Our conventional education, even with the new curriculum etc, is not meeting these current needs. Our education is still geared to prepare students for government jobs. IAS may be a good job. But only in Delhi. Not, it had never been in Mumbai. Not at all in Bangalore.

Even New Delhi, in our view, hadn’t grasped the full implications of the current globalisation opportunities for our economic development and social transformation. So, what sort of education policy we are likely to get from the New Delhi mindset. The official mindset is still of pre-IT days! No IT bigwig, no Narayanamurthy or Azim Premji are advising the Central government.

So we say: let us take to a new education development model, based on Internet-driven delivery of knowledge and services. Only the satellite-based education delivery can tackle teachers shortages, class room shortages etc.
So, we ask the schools and colleges: start teaching straightaway globalisation and its benefits for India and for the current generation. That should be the first lesson in all schools and our universities.

Also a warning. Don’t trust what the USA/UK experts say of globalisation. These two countries are jealous of India’s emergence as an outsourcing destination. Indians must learn to know for themselves what we have achieved so far and what we are capable of achieving in the near future. Indians are hardworking, our wages are low and so we have an advantage over the US/UK workers. Let us learn to appreciate the positive side of the globalisation.

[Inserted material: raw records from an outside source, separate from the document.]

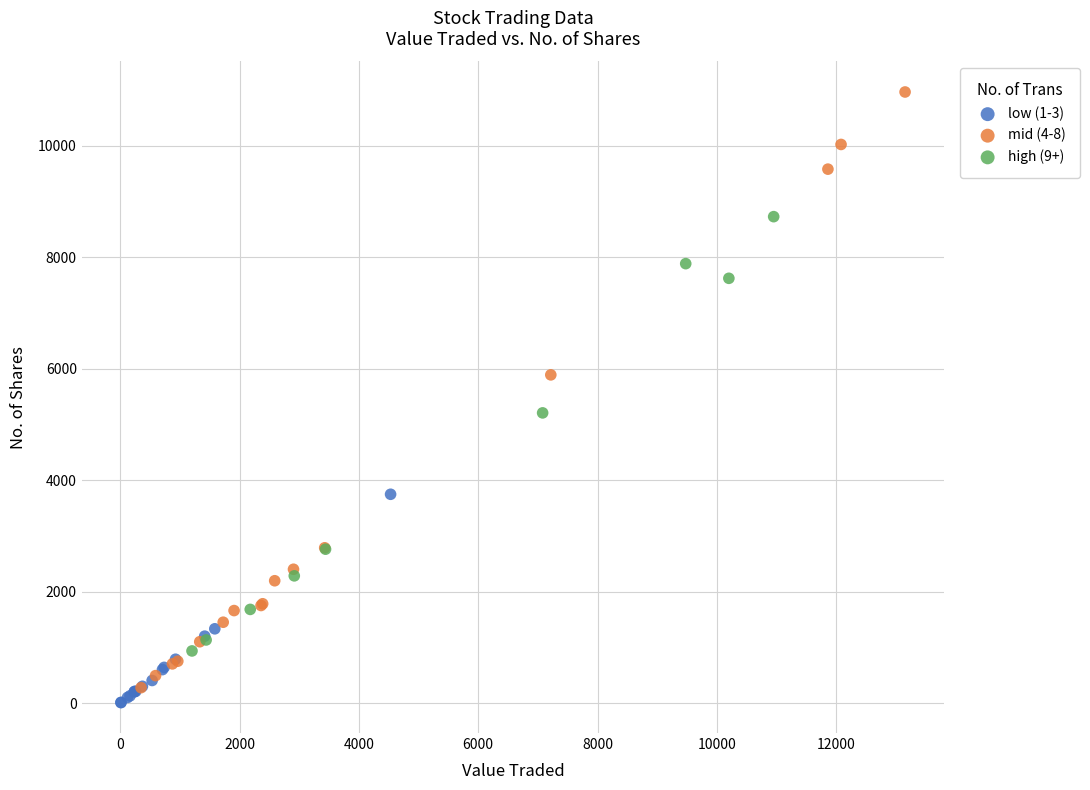

Which series has the widest spread of Y values?

mid (4-8)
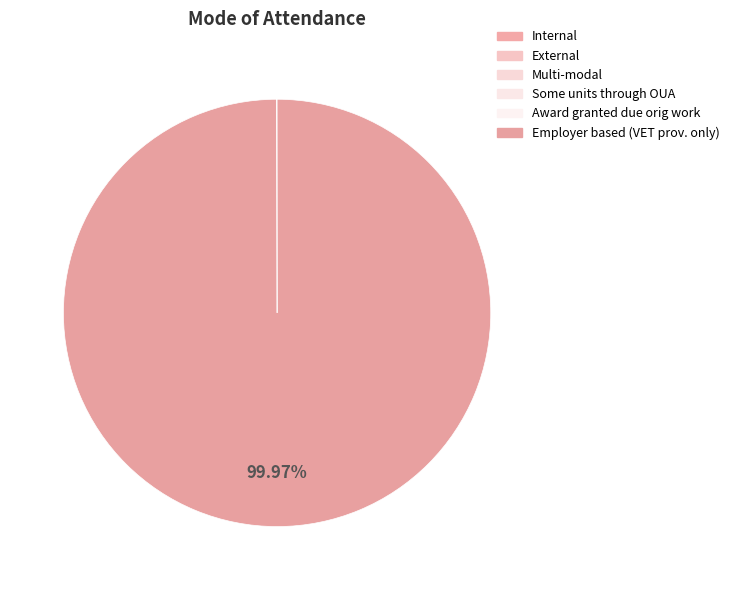

Which category accounts for the majority?

Employer based (VET prov. only)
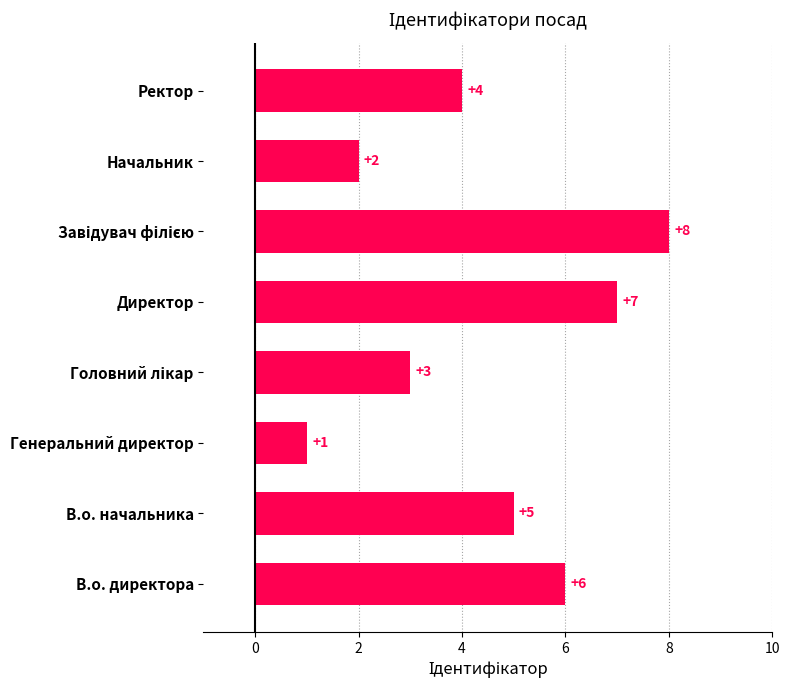

Is it true that the value at Начальник is 3?

False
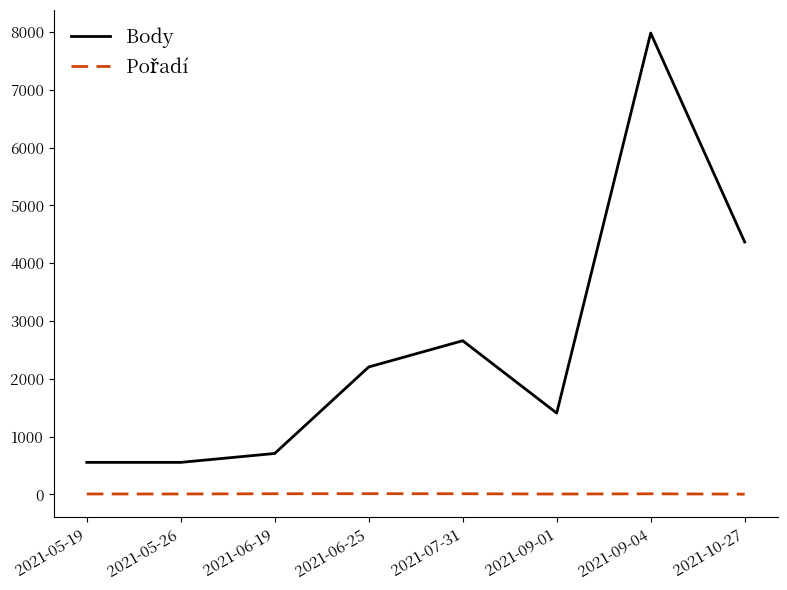

The Body series shows 1406 at 2021-09-01. True or false?

True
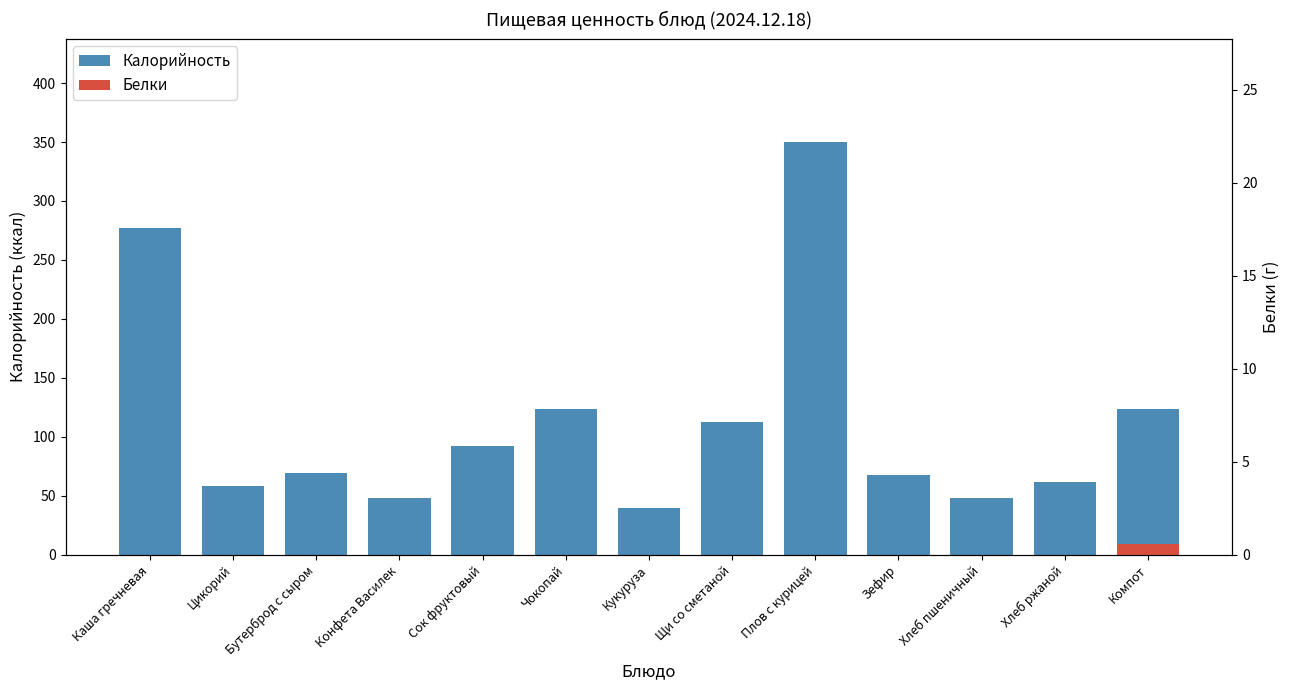

What is the sum of the values at Плов с курицей and Зефир?

417.8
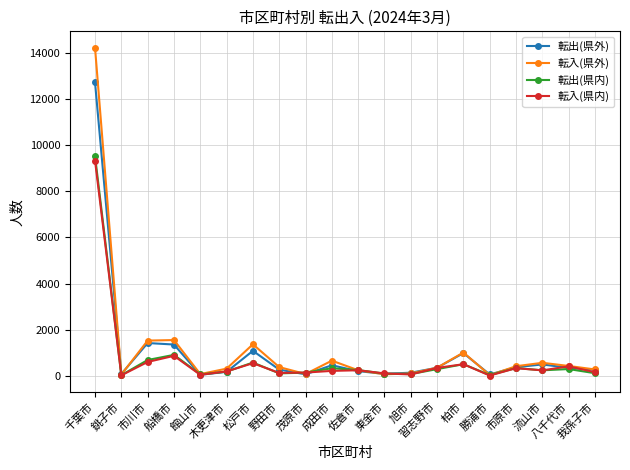

How many lines are shown in the chart?

4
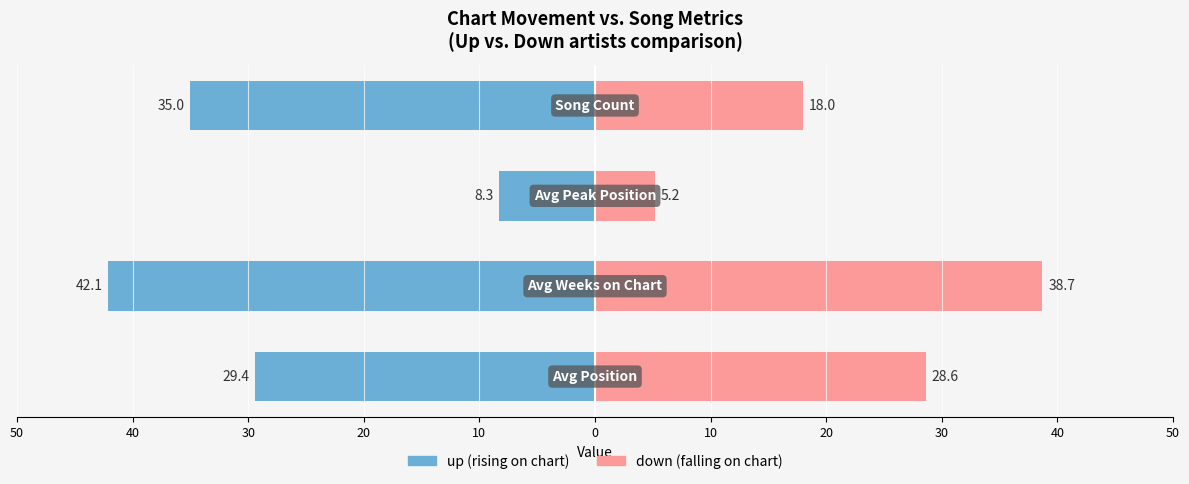

The value of down at 50 is 28.6. True or false?

True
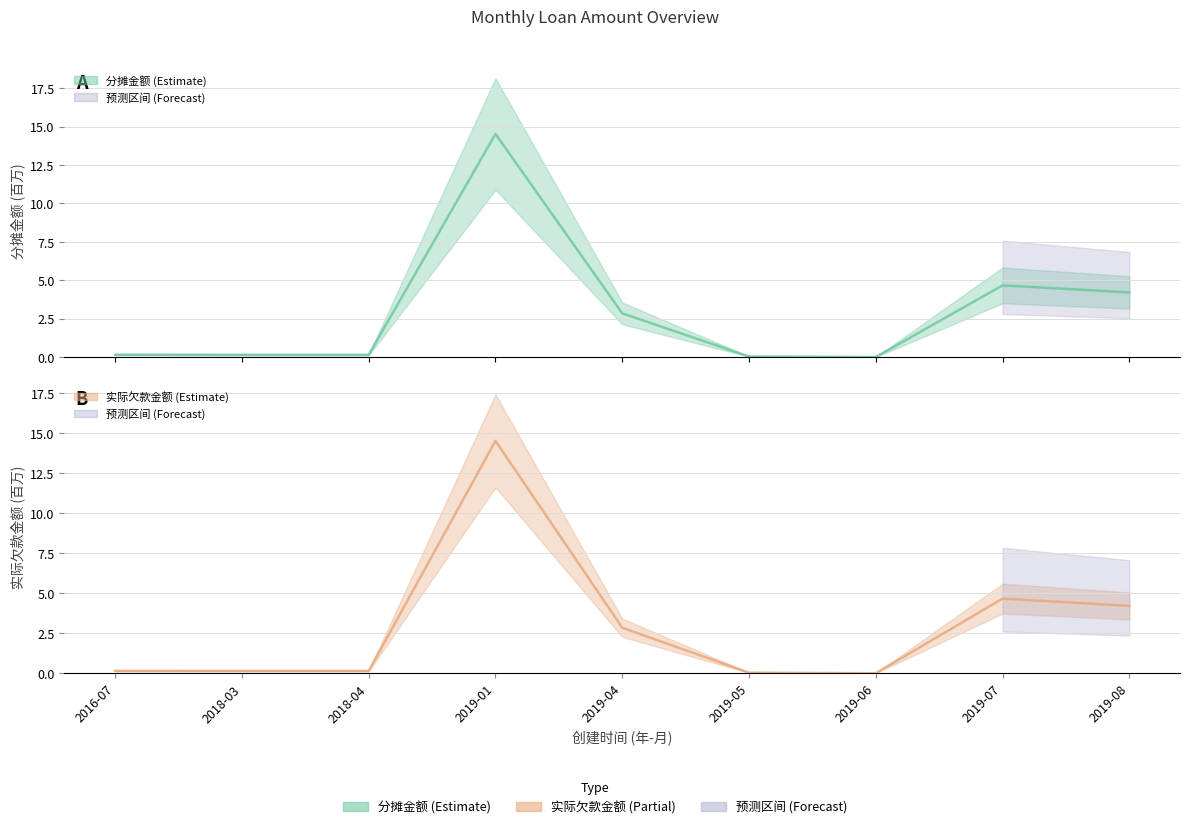

List the series in order of their overall mean, lowest first.

实际欠款金额_line, 分摊金额_line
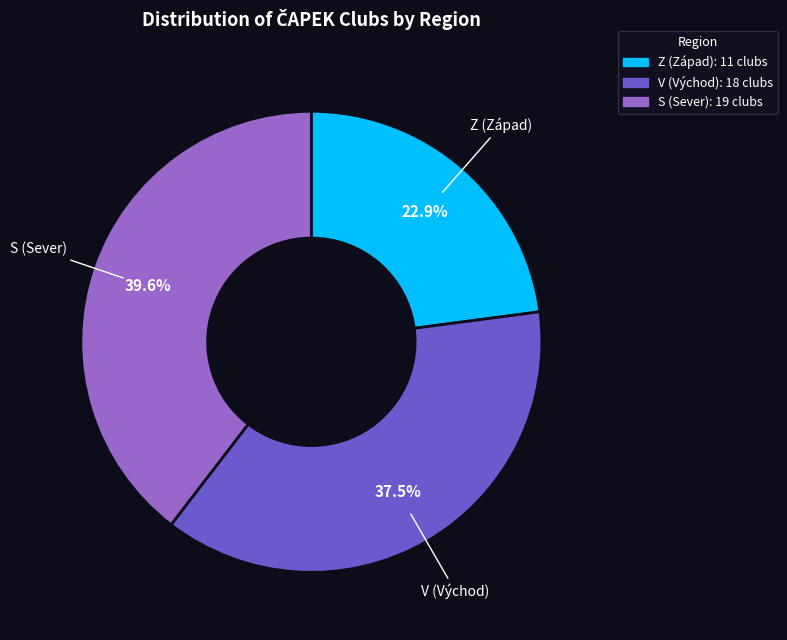

Approximately how many times larger is the value at V compared to S?

0.9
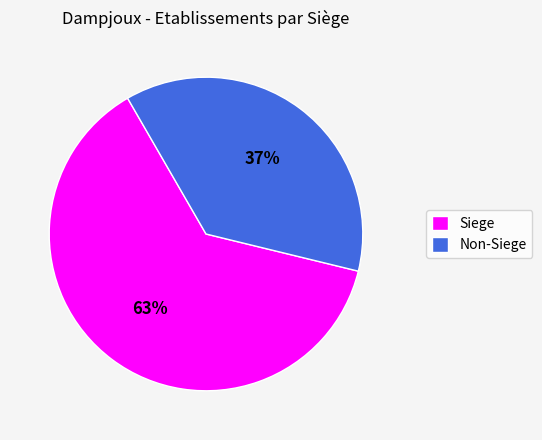

To the nearest percent, what is the average slice percentage?

50%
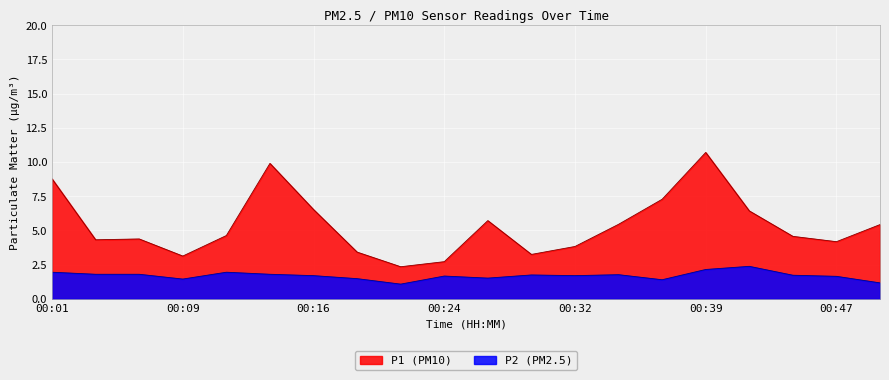

Between 00:06 and 00:11, which series saw the biggest shift?

P1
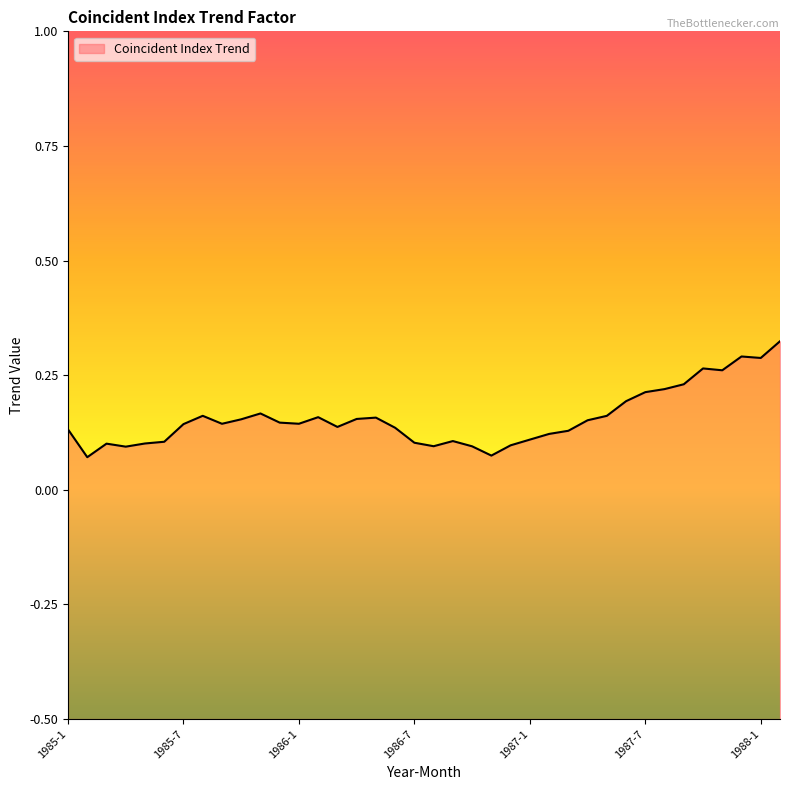

Reading left to right, list all the values displayed in this chart.

0.1	0.1	0.1	0.1	0.1	0.1	0.1	0.2	0.1	0.2	0.2	0.1	0.1	0.2	0.1	0.2	0.2	0.1	0.1	0.1	0.1	0.1	0.1	0.1	0.1	0.1	0.1	0.2	0.2	0.2	0.2	0.2	0.2	0.3	0.3	0.3	0.3	0.3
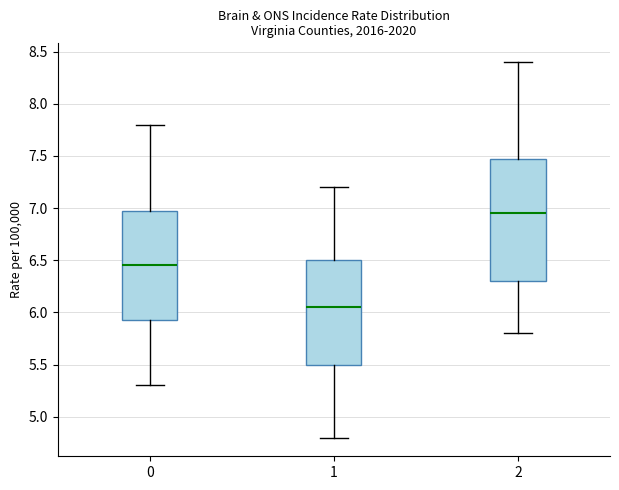

Reading left to right, transcribe this box plot: for each box, give where its median line is, the range the box spans, and where its two whiskers end, as read against the y-axis. The values are not printed on the chart, so give them approximately, as read against the axis.

0: median 6.45, box 5.95 to 7.00, whiskers 5.30 to 7.80
1: median 6.05, box 5.50 to 6.50, whiskers 4.80 to 7.20
2: median 6.95, box 6.30 to 7.50, whiskers 5.80 to 8.40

The point is that education today is changing radically. Gone are the old models of education development. Today, parents look to quick education sikills that can fetch a high paying job. The high paying jobs require, yes some traditional skills in English language, maths and a bit of sciences but above all the IT jobs require high interpersonal skills, teamwork and many other skills that are not taught in any of our traditional schools.